The hypothesis is that antigen-antibody complexes lead to deposition of immune complexes in blood vessel walls, causing the lesions.
What other immunologic findings support the pathogenesis hypothesis in a patient with EED who has increased C1q-binding activity?
Other findings include deposition of IgG, IgM, IgA, and fibrin in vascular and perivascular locations, and enhanced IL-8 responses.
What does it suggest if a patient with EED has lesions induced by streptokinase injection?
This suggests that streptokinase-streptodornase complexes may play a role in the formation of lesions, supporting the antigen-antibody complex hypothesis.
What clinical feature can help differentiate EED from Kaposi sarcoma in a patient with lesions resembling Kaposi sarcoma?
EED lesions are typically symmetric and distributed over joints and extensor surfaces, unlike Kaposi sarcoma.
What does it indicate if a patient with EED has lesions that are not fixed to underlying structures?
This indicates that the lesions are not invasive and are confined to the skin.
What systemic symptoms might accompany erythematous and raised lesions in a patient with EED?
Systemic symptoms may include fever, arthralgia, pruritus, pain, burning, stinging, paresthesia, or neuropathy.

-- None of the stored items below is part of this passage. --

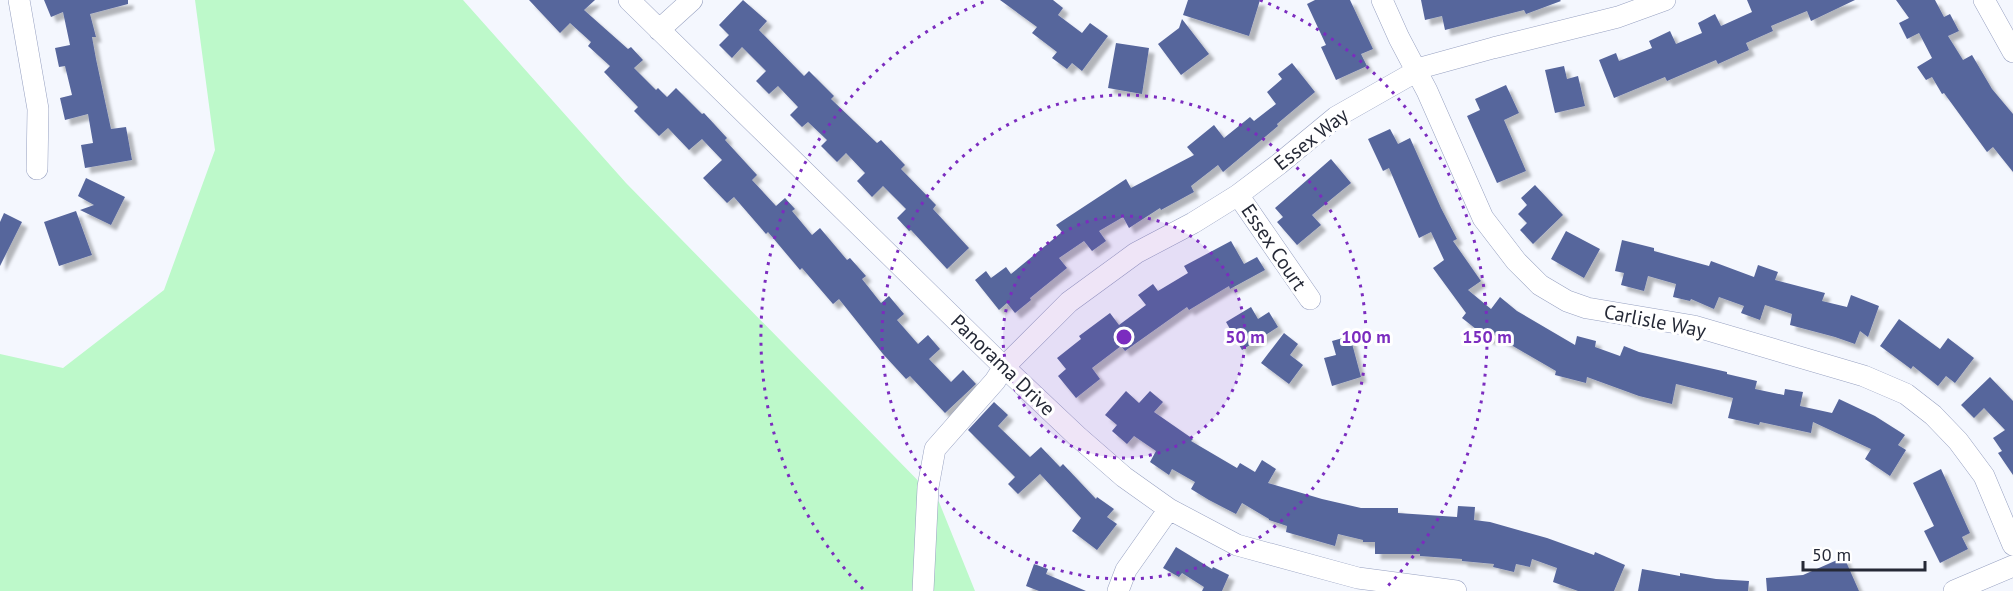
<svg xmlns="http://www.w3.org/2000/svg" width="2013" height="591" font-family="'PT Sans',sans-serif">
  <style>
    .green { fill: #bdf9ca }
    .building { fill: #57669c; filter: url(#shadow) }
    .lines { fill: none; stroke-linecap: round; stroke-linejoin: round }
    .minor-casing { stroke: #97a1c1; stroke-width: 22 }
    .minor { stroke: #fff; stroke-width: 21 }
    .ring { fill: none; stroke: #7b2cbf; stroke-width: 3; stroke-dasharray: 3 6 }
    .labels { text-anchor: middle; dominant-baseline: central; stroke-width: 6; stroke-linejoin: round; paint-order: stroke }
    .street-label { font-size: 20px; fill: #252936; stroke: #fff }
    .centre { fill: #7b2cbf; stroke: #fff; stroke-width: 3 }
    .ring-label { font-size: 18px; text-anchor: middle; font-weight: bold; fill: #7b2cbf; stroke: #fff; stroke-width: 6; stroke-linejoin: round; paint-order: stroke }
  </style>
  <defs>
    <filter id="shadow"><feDropShadow dx="5.5" dy="5.5" stdDeviation="1.5" flood-color="#0004"/></filter>
  </defs>
  <rect width="100%" height="100%" fill="#f4f7fe"/>
  <path class="green" d="M195,0H463L626,183L939,502L975,591H0V354L63,368L164,290L215,150Z"/>
  <path class="building" d="M44,0H128V4L90,14L96,37H92L96,59L111,129L126,127L132,160L85,168L81,145L93,143L88,114L65,120L60,98L72,95L65,66L59,67L55,48L70,45L63,12L51,17Z
    M529,0H595L584,10L628,49L631,47L643,60L634,68L656,90L658,88L667,97L676,88L702,114L704,113L727,138L725,140L757,175L752,180L776,206L785,198L795,209L792,211L812,235L820,228L847,260L850,258L866,276L862,279L881,303L889,296L904,314L897,320L918,344L928,335L940,349L929,359L951,382L963,370L976,384L945,413L910,376L906,379L883,354L839,299L833,304L802,268L800,270L768,232L766,234L734,197L727,203L703,178L722,160L702,139L689,150L668,128L659,136L634,111L638,107L604,72L610,66L588,46L591,42L570,23L560,33Z
    M743,0L767,21L759,30L804,76L809,71L834,96L831,99L877,143L881,140L905,165L901,169L936,205L933,209L969,248L947,269L911,230L909,231L897,218L906,209L883,186L872,197L857,181L865,173L846,153L837,162L821,146L827,140L808,122L802,127L790,115L798,107L778,86L769,94L756,81L766,71L742,47L732,58L719,45L729,35L719,25Z
    M1000,0H1053L1063,8L1058,15L1082,33L1090,23L1108,36L1082,71L1072,63L1067,69L1052,58L1057,52L1032,33L1037,27Z
    M1188,0H1260L1249,36L1183,15Z
    M1315,0H1350L1373,49L1361,54L1367,66L1336,80L1321,47L1326,45L1307,4Z
    M1421,0H1560L1561,1L1526,14L1524,10L1445,30L1442,16L1425,20Z
    M1747,0H1855L1811,21L1807,11L1771,26L1773,31L1746,43L1749,50L1718,64L1716,60L1667,81L1665,77L1614,98L1599,60L1616,53L1619,61L1652,48L1649,41L1670,31L1676,44L1702,33L1698,23L1715,14L1721,26L1752,12Z
    M1896,0H1935L1944,17L1950,14L1959,31L1948,36L1963,60L1972,55L1992,89L2013,114V172L1993,147L1987,152L1944,93L1942,94L1932,77L1926,80L1917,67L1932,58L1919,33L1907,39L1899,23L1909,18Z
    M1182,19L1209,54L1181,75L1158,44L1179,28Z
    M1116,43L1149,48L1142,94L1108,88Z
    M1292,63L1315,92L1277,124L1278,126L1223,172L1218,165L1191,186L1194,192L1161,210L1160,208L1129,228L1123,217L1099,231L1106,241L1092,251L1084,241L1059,258L1067,268L1030,298L1031,300L1015,313L1007,303L999,310L975,280L986,271L991,278L1006,267L1011,274L1062,232L1056,225L1126,179L1131,188L1194,155L1187,147L1214,125L1224,138L1250,117L1254,121L1276,104L1267,92L1282,79L1278,74Z
    M1564,66L1567,79L1578,76L1585,106L1555,113L1545,70Z
    M1506,85L1519,113L1504,120L1526,171L1497,183L1467,116L1480,110L1475,99Z
    M1390,129L1398,144L1410,138L1441,208L1457,239L1453,241L1481,281L1468,290L1491,309L1500,297L1517,311L1575,345L1577,336L1596,341L1595,347L1620,356L1624,346L1639,352L1727,372V374L1757,381L1755,389L1784,395L1785,389L1803,392L1800,406L1832,413L1839,399L1875,416L1905,435L1898,445L1906,450L1890,476L1865,459L1871,449L1813,422L1811,433L1760,422L1759,425L1728,418L1733,398L1676,384L1672,404L1639,396L1587,377L1586,383L1555,375L1556,371L1494,335L1490,340L1462,318L1466,313L1433,268L1444,260L1431,232L1419,238L1389,168L1383,171L1368,139Z
    M1331,159L1351,183L1312,215L1321,225L1297,245L1277,222L1283,217L1275,208Z
    M86,178L125,197L111,225L80,210L94,205L78,196Z
    M1535,185L1563,215L1533,244L1520,230L1527,223L1518,214L1527,205L1521,198Z
    M76,211L92,255L59,266L44,222Z
    M4,213L22,222L0,266V222Z
    M1566,231L1600,249L1584,278L1551,259Z
    M1622,240L1654,248V251L1709,266L1711,261L1754,277L1758,265L1778,272L1775,280L1825,293L1822,301L1847,307L1851,295L1879,306L1868,337L1860,331L1855,344L1835,337L1790,325L1792,314L1765,305L1760,320L1741,313L1744,306L1719,297L1714,309L1691,299L1690,301L1673,297L1676,284L1648,276L1644,291L1621,285L1624,273L1615,271Z
    M1231,241L1244,264L1257,257L1265,270L1230,289L1229,286L1189,310L1187,307L1125,351L1121,346L1092,368L1100,379L1076,398L1058,376L1066,369L1057,358L1081,339L1079,336L1110,313L1119,325L1146,305L1138,295L1153,284L1158,291L1188,273L1184,266Z
    M1251,307L1258,319L1269,312L1278,327L1242,350L1226,322Z
    M1899,319L1940,349L1948,338L1974,358L1955,383L1946,376L1938,386L1913,366L1911,369L1880,346Z
    M1284,333L1298,344L1290,355L1303,365L1289,384L1261,363Z
    M1350,336L1361,377L1332,386L1324,358L1336,355L1332,341Z
    M1990,377L2013,401V475L1998,453L2002,451L1993,438L2005,430L1984,408L1974,418L1961,405Z
    M1126,391L1139,403L1150,391L1163,402L1154,412L1193,439L1191,441L1237,468L1240,463L1255,472L1262,460L1276,469L1268,483L1322,499L1361,508H1398V513L1457,517L1458,506L1475,507L1474,520L1490,522L1547,538L1594,555L1595,552L1625,565L1614,591H1578L1553,582L1557,568L1532,559L1530,567L1516,564L1514,572L1493,567L1494,564L1462,561V559L1420,556V554H1375V542H1363V540L1338,534L1335,546L1286,532L1287,526L1269,520V519L1242,503L1236,514L1209,500L1191,489L1195,482L1172,469L1169,475L1150,462L1156,451L1134,436L1127,444L1112,431L1117,425L1105,415Z
    M994,402L1008,415L998,426L1030,457L1041,447L1060,467L1063,464L1096,499L1097,497L1114,509L1107,517L1117,524L1097,550L1072,531L1081,518L1040,474L1018,494L1008,484L1015,477L968,430Z
    M1941,469L1970,533L1962,537L1968,549L1940,563L1924,531L1934,526L1913,483Z
    M1176,547L1212,569L1213,567L1229,575L1222,591H1202L1204,587L1182,573L1179,577L1163,568Z
    M1844,557L1859,591H1767L1766,578L1803,575Z
    M1034,564L1048,569L1046,574L1086,591H1039L1026,586Z
    M1642,569L1680,576V573L1716,579L1749,581L1748,591H1638Z"/>
  <g class="lines">
    <g class="minor-casing">
      <path id="minor" d="M19,0L38,109L37,169
        M629,0L1004,367L1077,436L1124,477L1169,509L1237,545L1358,578L1456,591
        M1382,0L1399,38L1427,91L1483,218L1516,261L1540,285L1567,301L1587,308L1694,326L1864,376L1906,394L1933,415L1958,441L1984,476L2013,545
        M1984,0L2013,52
        M659,30L692,0
        M1238,195L1310,299
        M923,591L928,487L935,449L995,381L1004,367L1069,302L1136,253L1193,223L1238,195L1279,164L1336,117L1424,67L1493,48L1618,17L1665,0
        M1118,591L1126,570L1169,509
        M1954,591L2013,566"/>
    </g>
    <use href="#minor" class="minor"/>
  </g>
  <circle cx="1124" cy="337" r="121" fill="#7b2cbf" fill-opacity=".12"/>
  <g class="ring">
    <circle cx="1124" cy="337" r="121"/>
    <circle cx="1124" cy="337" r="242"/>
    <path d="M863 589A363 363 0 0 1 988 0M1260 0A363 363 0 0 1 1385 589"/>
  </g>
  <g class="labels">
    <g class="street-label">
      <text transform="translate(1311 139) rotate(-38)">Essex Way</text>
      <text transform="translate(1274 247) rotate(56)">Essex Court</text>
      <text transform="translate(1655 321) rotate(11)">Carlisle Way</text>
      <text transform="translate(1003 365) rotate(44)">Panorama Drive</text>
    </g>
  </g>
  <circle cx="1124" cy="337" r="9" class="centre"/>
  <g class="ring-label">
    <text x="1245" y="343">50 m</text>
    <text x="1366" y="343">100 m</text>
    <text x="1487" y="343">150 m</text>
  </g>
  <path d="M1803 561v9h122v-9" fill="none" stroke="#252936" stroke-width="3"/>
  <text x="1812" y="561" font-size="18" fill="#252936" stroke="#ffffff" stroke-width="4.5" paint-order="stroke">50 m</text>
</svg>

What is Erythema Elevatum Diutinum (EED)?
A rare, chronic leukocytoclastic vasculitis characterized by symmetric papules and plaques, primarily over joints and extensor surfaces.
What are the two main types of Erythema Elevatum Diutinum?

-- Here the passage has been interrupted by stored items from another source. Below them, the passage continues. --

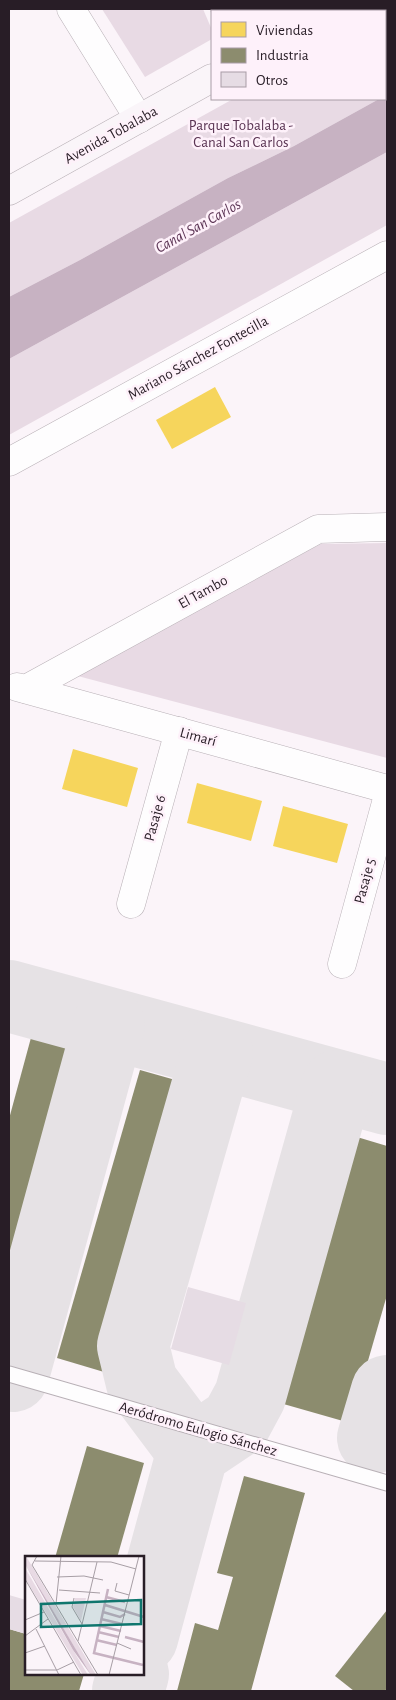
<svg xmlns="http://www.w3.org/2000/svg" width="396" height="1700" font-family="'Alegreya Sans',sans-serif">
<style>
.green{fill:#e8dae4}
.water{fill:#c7b2c2}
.homes{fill:#f6d55c}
.industry{fill:#8c8c6e}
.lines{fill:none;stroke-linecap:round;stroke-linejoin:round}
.taxiway{stroke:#e6e2e5;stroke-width:72}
.building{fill:#e6dce4}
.lane-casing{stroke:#b8b0b6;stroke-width:17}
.street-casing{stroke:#b8b0b6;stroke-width:29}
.secondary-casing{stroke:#b8b0b6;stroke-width:29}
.lane{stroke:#fefdfe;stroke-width:15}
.street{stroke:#fefdfe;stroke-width:28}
.secondary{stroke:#faf5f9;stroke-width:28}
.labels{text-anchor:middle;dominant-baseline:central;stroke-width:5;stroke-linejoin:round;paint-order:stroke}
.park-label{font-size:15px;fill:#593352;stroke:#fef1fa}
.street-label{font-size:15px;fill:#281d26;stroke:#fef1fa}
.water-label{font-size:16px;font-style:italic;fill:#5e3757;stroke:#fef1fa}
.inset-river{fill:none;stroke:#c7b2c2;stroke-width:2.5}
.inset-road{fill:none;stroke:#a79ea5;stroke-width:1}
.view{fill:#0f766e;fill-opacity:0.15;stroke:#0f766e;stroke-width:2.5}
.inset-edge{fill:none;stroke:#281d26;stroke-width:2.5}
</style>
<rect width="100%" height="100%" fill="#fbf4f9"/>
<!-- green -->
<g class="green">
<polygon points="102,9 203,9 212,30 212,39 145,77"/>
<polygon points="233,99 379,99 294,146 228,178 80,260 9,297 9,223"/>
<polygon points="387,152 387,225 9,435 9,359"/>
<polygon points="387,543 387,758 74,675 321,544"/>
</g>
<!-- water -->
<polygon class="water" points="387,94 387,152 9,359 9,297 80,260 228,178 294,146 379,99 385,99 385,96"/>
<!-- homes -->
<g class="homes">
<polygon points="215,387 231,417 172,449 156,420"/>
<polygon points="73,749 138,768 127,807 62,789"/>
<polygon points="197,783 262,801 251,841 187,823"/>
<polygon points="283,806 348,824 337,863 273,846"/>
</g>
<!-- industry -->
<g class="industry">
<polygon points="32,1034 91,1050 16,1330 9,1328 9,1119"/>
<polygon points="140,1070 186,1083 104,1372 57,1358"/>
<polygon points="357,1137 387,1146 387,1295 350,1423 280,1403"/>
<polygon points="87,1446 144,1463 117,1558 55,1558"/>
<polygon points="244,1476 305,1493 251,1691 177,1691 195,1623 218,1630 233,1577 217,1573"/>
<polygon points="387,1610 387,1688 385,1691 354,1691 335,1676"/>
<polygon points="9,1629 26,1634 26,1674 84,1674 79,1691 9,1691"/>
</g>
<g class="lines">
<!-- taxiway -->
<g class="taxiway">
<polyline points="9,996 387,1099"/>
<polyline points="13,1376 109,1024"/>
<polyline points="373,1438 387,1391"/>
<polyline points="193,1451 142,1383 133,1346 217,1053"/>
<polyline points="142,1638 193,1451 236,1422 250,1396 337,1086"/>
<polyline points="128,1691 133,1674"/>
</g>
</g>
<!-- building -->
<g class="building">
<polygon points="188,1287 246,1303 229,1365 171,1349"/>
<polygon points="9,1595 26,1600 26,1634 9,1629"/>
</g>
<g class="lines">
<defs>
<polyline id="lane" points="9,1374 387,1483"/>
<g id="street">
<polyline points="71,9 139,119"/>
<polyline points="9,462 387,255"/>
<polyline points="17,687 387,789"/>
<polyline points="26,689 318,529 387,527"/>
<polyline points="131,904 179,731"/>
<polyline points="342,964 387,799"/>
</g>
<g id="secondary">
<polyline points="225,9 226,11"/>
<polyline points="333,11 337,9"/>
<polyline points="9,191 212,78"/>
</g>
</defs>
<!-- lane casing -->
<use href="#lane" class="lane-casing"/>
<!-- street casing -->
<use href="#street" class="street-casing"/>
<!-- secondary casing -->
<use href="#secondary" class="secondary-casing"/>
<!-- lane -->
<use href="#lane" class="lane"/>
<!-- street -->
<use href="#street" class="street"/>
<!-- secondary -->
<use href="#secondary" class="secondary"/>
</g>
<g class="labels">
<!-- park labels -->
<g class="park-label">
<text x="241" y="125">Parque Tobalaba -<tspan x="241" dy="17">Canal San Carlos</tspan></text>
</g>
<!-- street labels -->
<g class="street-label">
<text transform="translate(111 135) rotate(-29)">Avenida Tobalaba</text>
<text transform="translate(198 358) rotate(-29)">Mariano Sánchez Fontecilla</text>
<text transform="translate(203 592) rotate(-29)">El Tambo</text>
<text transform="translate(198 737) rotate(15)">Limarí</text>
<text transform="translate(155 818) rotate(-75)">Pasaje 6</text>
<text transform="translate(365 881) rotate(-75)">Pasaje 5</text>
<text transform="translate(198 1429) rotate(16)">Aeródromo Eulogio Sánchez</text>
</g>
<!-- water labels -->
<g class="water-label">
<text transform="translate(198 226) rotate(-29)">Canal San Carlos</text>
</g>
</g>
<!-- overview -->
<g transform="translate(25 1556)">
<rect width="119" height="119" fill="#fbf4f9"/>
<path d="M1 0 71 119H66L0 8ZM0 12 48 94 63 119H58L0 22ZM50 42H61L56 65 48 51Z" fill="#e8dae4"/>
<path d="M0 8 27 53 66 119 48 94Z" fill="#c7b2c2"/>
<path class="inset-river" d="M83 33 69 97 118 109M81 41 100 46M80 49 119 61M78 56 95 61 100 58M76 63 97 68M75 70 96 75M73 76 94 81M100 81 119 86M71 84 92 89"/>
<path class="inset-road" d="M12 0 7 9 73 119M10 5 86 6 111 13M32 21 59 20 78 24M0 23 56 119M92 27 90 35 104 39M34 34 75 37M49 42 47 51 57 68M31 48 36 0M0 64 19 56M11 73 34 119M0 80 23 63M53 85 72 6M92 87 106 93M0 97 20 90M0 114H32L49 106M84 119 114 0"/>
<path class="view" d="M116 44V68L16 71V48Z"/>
<rect width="119" height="119" class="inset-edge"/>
</g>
<!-- border -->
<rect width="396" height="1700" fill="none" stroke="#281d26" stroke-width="20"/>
<!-- legend -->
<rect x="211" y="10" width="175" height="90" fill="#fef1fa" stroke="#a89ca5"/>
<rect x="221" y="22" width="25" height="15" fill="#f6d55c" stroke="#a89ca5"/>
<text x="256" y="35" font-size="15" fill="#281d26">Viviendas</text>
<rect x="221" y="48" width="25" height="15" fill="#8c8c6e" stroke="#a89ca5"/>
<text x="256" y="60" font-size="15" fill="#281d26">Industria</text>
<rect x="221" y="72" width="25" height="15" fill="#e6dce4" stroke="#a89ca5"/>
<text x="256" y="85" font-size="15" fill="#281d26">Otros</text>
</svg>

Bury-type, more common in young women with a history of rheumatism, and Hutchinson-type, more common in older men with gout.
What is the typical age range for the presentation of Erythema Elevatum Diutinum?
Most common in the fourth through sixth decades of life, but can present at any age.
What are the clinical features of Erythema Elevatum Diutinum?
Erythematous to violaceous papules, nodules, and plaques, often symmetrical, primarily over joints and extensor surfaces.
What systemic symptoms may accompany Erythema Elevatum Diutinum?
Arthralgia and fever may be experienced with the eruption.
What is the proposed pathogenesis of Erythema Elevatum Diutinum?
Formation of antigen-antibody complexes leading to deposition of immune complexes in blood vessel walls.
What can precipitate outbreaks of Erythema Elevatum Diutinum?
Streptococcal infections and cold weather can exacerbate symptoms or cause new lesions.
How does the appearance of chronic Erythema Elevatum Diutinum vary in HIV-infected persons?
It can resemble Kaposi sarcoma or bacillary angiomatosis.
What is the natural course of Erythema Elevatum Diutinum?
It can vary; spontaneous resolution may occur after 5 to 10 years, while some lesions may last decades.